People moving to St. Peters usually have at least one specific reason. Most of them line up with what the data shows: living costs come in under the us baseline, a higher-income labor market than the national norm, plus 5 more things worth knowing. Here's what's actually on the table.
St. Peters sits at 89 on the composite cost-of-living index — about 11% under the national average. Not the cheapest place in the country, but enough of a discount to notice on rent and groceries every month. Median rent in town runs about $1,186/mo against a typical household income of $88,708, which is the kind of ratio that leaves room to save.
Median household income in St. Peters is $88,708, a step above the national median of about $75k. The local job market leans toward industries that pay better than average, and that shows up in the take-home for most working households here.
At about 2.9% unemployment, St. Peters's labor market is running on the tight side. Easier to land a role, easier to negotiate, easier to leave one job for a better one — the practical things that matter when you're actually looking.
St. Peters reports roughly 1,794 crime incidents per 100,000 residents, well under the US average of about 3,500 per 100k. As always, citywide numbers paper over real differences between neighborhoods — but the broader trend here is on the calmer end of the US distribution.
St. Peters's air quality index averages about 43 — comfortably in the EPA's "good" range. No daily ritual of checking the AQI before going for a run, no smoky-day plans, no surprise asthma flare-ups for the kids. The kind of background condition you notice mostly by its absence.
The average one-way commute in St. Peters is about 24 minutes — short by US standards (the national average is closer to 27). Over a year of working days, that's hundreds of hours that don't get spent in traffic, which is the kind of thing you notice in the weekend rather than the weekday.
38% of adults 25 and over in St. Peters hold a bachelor's degree or higher — meaningfully above the US average of around 36%. That correlates with the things you'd expect: stronger schools, more white-collar employers, more bookstores than the population alone would predict.
Reasons are pulled from St. Peters's actual data — Census ACS, BLS, BEA, NOAA, EPA AQS, FBI, and Walk Score. We don't list positives that aren't supported by the numbers, which is why different cities show different sections.
St. Peters does winter the real way. Averages around 22°F keep snow on the ground for weeks at a time, and lakes and rivers tend to freeze hard enough to walk on.
Cold enough to plan around. Winter in St. Peters averages roughly 22°F, with stretches where daytime highs don't break freezing for weeks. Decent insulation, a real coat, and a car that starts in cold weather are non-negotiable.
Hot, but not desert-hot.

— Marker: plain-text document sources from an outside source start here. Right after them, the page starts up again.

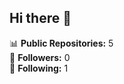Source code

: ## Hi there 👋

<!--
**Bhavikakumawat/Bhavikakumawat** is a ✨ _special_ ✨ repository because its `README.md` (this file) appears on your GitHub profile.

Here are some ideas to get you started:

- 🔭 I’m currently working on ...
- 🌱 I’m currently learning ...
- 👯 I’m looking to collaborate on ...
- 🤔 I’m looking for help with ...
- 💬 Ask me about ...
- 📫 How to reach me: ...
- 😄 Pronouns: ...
- ⚡ Fun fact: ...
-
💫 About Me:
I'm Bhavika, a passionate developer who loves to explore new technologies and create innovative solutions. I believe in the power of code to bring ideas to life!


💻 Tech Stack:
![Python](https://img.shields.io/badge/python-3670A0?style=for-the-badge&logo=python&logoColor=ffdd54) ![Matplotlib](https://img.shields.io/badge/Matplotlib-%23ffffff.svg?style=for-the-badge&logo=Matplotlib&logoColor=black) ![Pandas](https://img.shields.io/badge/pandas-%23150458.svg?style=for-the-badge&logo=pandas&logoColor=white) ![NumPy](https://img.shields.io/badge/numpy-%23013243.svg?style=for-the-badge&logo=numpy&logoColor=white)
📊 GitHub Stats:
![](https://github-readme-stats.vercel.app/api?username=Bhavikakumawat&theme=dark&hide_border=false&include_all_commits=true&count_private=false)<br/>
![](https://nirzak-streak-stats.vercel.app/?user=Bhavikakumawat&theme=dark&hide_border=false)<br/>
![](https://github-readme-stats.vercel.app/api/top-langs/?username=Bhavikakumawat&theme=dark&hide_border=false&include_all_commits=true&count_private=false&layout=compact)

🏆 GitHub Trophies
![](https://github-profile-trophy.vercel.app/?username=Bhavikakumawat&theme=radical&no-frame=false&no-bg=true&margin-w=4)

🔝 Top Contributed Repo
![](https://github-contributor-stats.vercel.app/api?username=Bhavikakumawat&limit=5&theme=dark&combine_all_yearly_contributions=true)

---
[![](https://visitcount.itsvg.in/api?id=Bhavikakumawat&icon=0&color=0)](https://visitcount.itsvg.in)

<!-- Proudly created with GPRM ( https://gprm.itsvg.in ) -->


📊 **Public Repositories:** 5  
👥 **Followers:** 0  
🔄 **Following:** 1

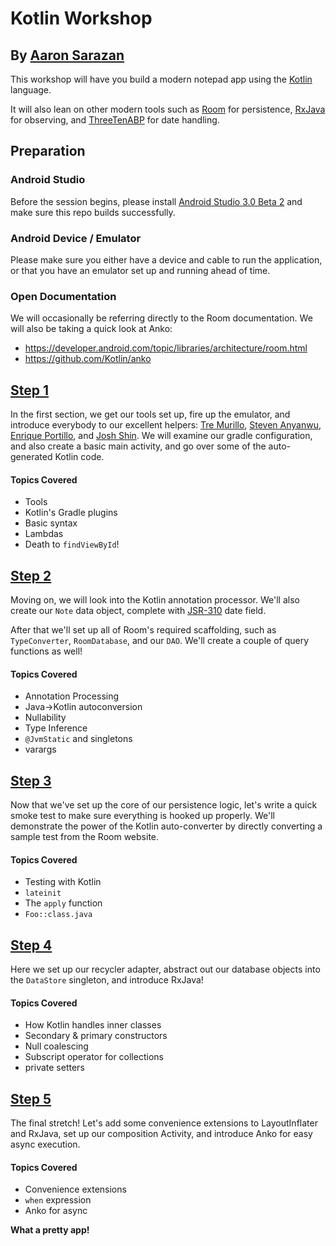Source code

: # Kotlin Workshop
## By [Aaron Sarazan](https://github.com/asarazan)

This workshop will have you build a modern notepad app using the [Kotlin](https://kotlinlang.org/) language. 

It will also lean on other modern tools such as [Room](https://developer.android.com/topic/libraries/architecture/room.html) for persistence, 
[RxJava](https://github.com/ReactiveX/RxJava) for observing, 
and [ThreeTenABP](https://github.com/JakeWharton/ThreeTenABP) for date handling.

## Preparation

### Android Studio
Before the session begins, please install [Android Studio 3.0 Beta 2](https://developer.android.com/studio/archive.html) and make sure this repo builds successfully.

### Android Device / Emulator
Please make sure you either have a device and cable to run the application, or that you have an emulator set up and running ahead of time.

### Open Documentation
We will occasionally be referring directly to the Room documentation. We will also be taking a quick look at Anko:
* https://developer.android.com/topic/libraries/architecture/room.html
* https://github.com/Kotlin/anko

## [Step 1](https://github.com/AndroidSummit/kotlin-workshop/tree/step/1)
In the first section, we get our tools set up, fire up the emulator, and introduce everybody to our excellent helpers: [Tre Murillo](https://github.com/treelzebub), [Steven Anyanwu](https://github.com/sawsegit), [Enrique Portillo](https://github.com/tembloroso), and [Josh Shin](https://github.com/vaudevillainous). We will examine our gradle configuration, and also create a basic main activity, and go over some of the auto-generated Kotlin code.

#### Topics Covered
* Tools
* Kotlin's Gradle plugins
* Basic syntax
* Lambdas
* Death to `findViewById`!

## [Step 2](https://github.com/AndroidSummit/kotlin-workshop/tree/step/2)
Moving on, we will look into the Kotlin annotation processor. We'll also create our `Note` data object, complete with [JSR-310](https://github.com/JakeWharton/ThreeTenABP) date field.

After that we'll set up all of Room's required scaffolding, such as `TypeConverter`, `RoomDatabase`, and our `DAO`. We'll create a couple of query functions as well!

#### Topics Covered
* Annotation Processing
* Java->Kotlin autoconversion
* Nullability
* Type Inference
* `@JvmStatic` and singletons
* varargs

## [Step 3](https://github.com/AndroidSummit/kotlin-workshop/tree/step/3)
Now that we've set up the core of our persistence logic, let's write a quick smoke test to make sure everything is hooked up properly. We'll demonstrate the power of the Kotlin auto-converter by directly converting a sample test from the Room website.

#### Topics Covered
* Testing with Kotlin
* `lateinit`
* The `apply` function
* `Foo::class.java`

## [Step 4](https://github.com/AndroidSummit/kotlin-workshop/tree/step/4)
Here we set up our recycler adapter, abstract out our database objects into the `DataStore` singleton, and introduce RxJava!

#### Topics Covered
* How Kotlin handles inner classes
* Secondary & primary constructors
* Null coalescing
* Subscript operator for collections
* private setters

## [Step 5](https://github.com/AndroidSummit/kotlin-workshop/tree/step/5)
The final stretch! Let's add some convenience extensions to LayoutInflater and RxJava, set up our composition Activity, and introduce Anko for easy async execution.

#### Topics Covered
* Convenience extensions
* `when` expression
* Anko for async

**What a pretty app!**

Summer in St. Peters runs about 87°F on average, with afternoons in the 90s and humidity that varies by region. AC is standard rather than optional.
Zone 7, give or take a half-zone. St. Peters's typical winter low puts it in that band on the USDA Hardiness map, which is what nurseries label plants against. Use Zone 7 as your starting filter; the USDA's interactive map is more precise for borderline cases.
St. Peters is at about 528 feet (161 m) above sea level. High enough to be solidly above any coastal concern, low enough that altitude isn't a factor.
By the numbers, yes. St. Peters reports roughly 1,794 crime incidents per 100,000 residents — well under the US average of about 3,500 per 100k. The big caveat applies as always: every city has neighborhoods that look nothing like the citywide average. But the citywide average here is genuinely good.
No — your dollar actually goes further here. St. Peters's composite cost-of-living index is 89, roughly 11% under the US average. Housing is usually the biggest driver of the discount.
Not really — St. Peters is built around the car. Its Walk Score of 18 out of 100 means almost every errand is a drive. Living without a car is technically possible but real work; most residents wouldn't try it.
Roughly $62,041 a year would match the lifestyle of someone earning $70,000 in an average US city. That's a starting point, not a target — negotiate higher when you can. Median rent in St. Peters runs about $1,186/mo — keeping housing under 30% of gross income points to a similar floor on what you'd want to earn.